- Sarangwal Location in Punjab, India Sarangwal Sarangwal (India)
- Coordinates: 31°04′35″N 75°17′41″E﻿ / ﻿31.076313°N 75.2947202°E
- Country: India
- State: Punjab
- District: Jalandhar
- Tehsil: Shahkot

Government
- • Type: Panchayat raj
- • Body: Gram panchayat
- Elevation: 240 m (790 ft)

Population (2011)
- • Total: 789
- Sex ratio 414/375 ♂/♀

Languages
- • Official: Punjabi
- Time zone: UTC+5:30 (IST)
- ISO 3166 code: IN-PB
- Vehicle registration: PB- 08
- Website: jalandhar.nic.in

= Sarangwal =

Sarangwal is a village in Shahkot in Jalandhar district of Punjab State, India. It is located 3.5 km from Shahkot, 21.5 km from Nakodar, 45 km from district headquarter Jalandhar and 176 km from state capital Chandigarh. The village is administrated by a sarpanch who is an elected representative of village as per Panchayati raj (India).

== Demography ==
As of 2011, Qadian has a total number of 167 houses and a population of 789 of which include 414 are males while 375 are females according to the report published by Census India in 2011. The literacy rate of the village is 74.82%, lower than state average of 75.84%. The population of children under the age of 6 years is 82 which is 10.39% of total population of the village, and child sex ratio is approximately 952 higher than state average of 846.

Most of the people are from Schedule Caste which constitutes 65.27% of total population in the village. The town does not have any Schedule Tribe population so far.
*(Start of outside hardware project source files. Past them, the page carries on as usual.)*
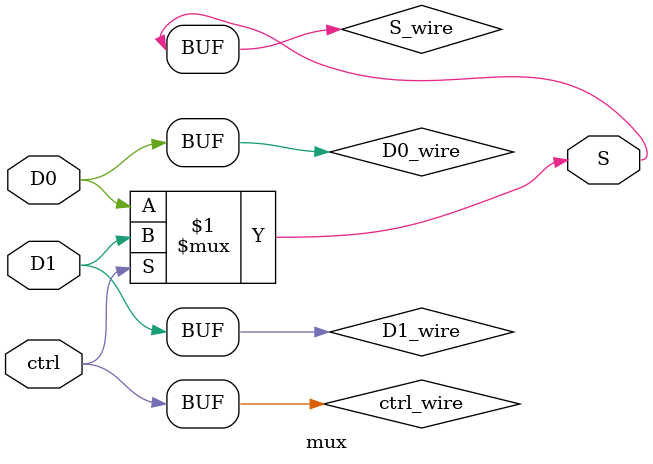
<source format=v>
module mux(input ctrl, input [0:0] D0, input [0:0] D1, output [0:0] S);
  wire [0:0] D0_wire;
  wire [0:0] D1_wire;
  wire [0:0] S_wire;
  wire ctrl_wire;

  assign D0_wire[0] = D0[0];
  assign D1_wire[0] = D1[0];

  assign S[0] = S_wire[0];

  assign ctrl_wire = ctrl;

  assign S_wire[0] = (ctrl_wire) ? D1_wire[0] : D0_wire[0];
endmodule
</source>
As per census 2011, 325 people were engaged in work activities out of the total population of the village which includes 264 males and 61 females. According to census survey report 2011, 77.23% workers describe their work as main work and 22.77% workers are involved in marginal activity providing livelihood for less than 6 months.

== Transport ==
Shahkot Malisian station is the nearest train station. The village is 82 km away from domestic airport in Ludhiana and the nearest international airport is located in Chandigarh also Sri Guru Ram Dass Jee International Airport is the second nearest airport which is 115 km away in Amritsar.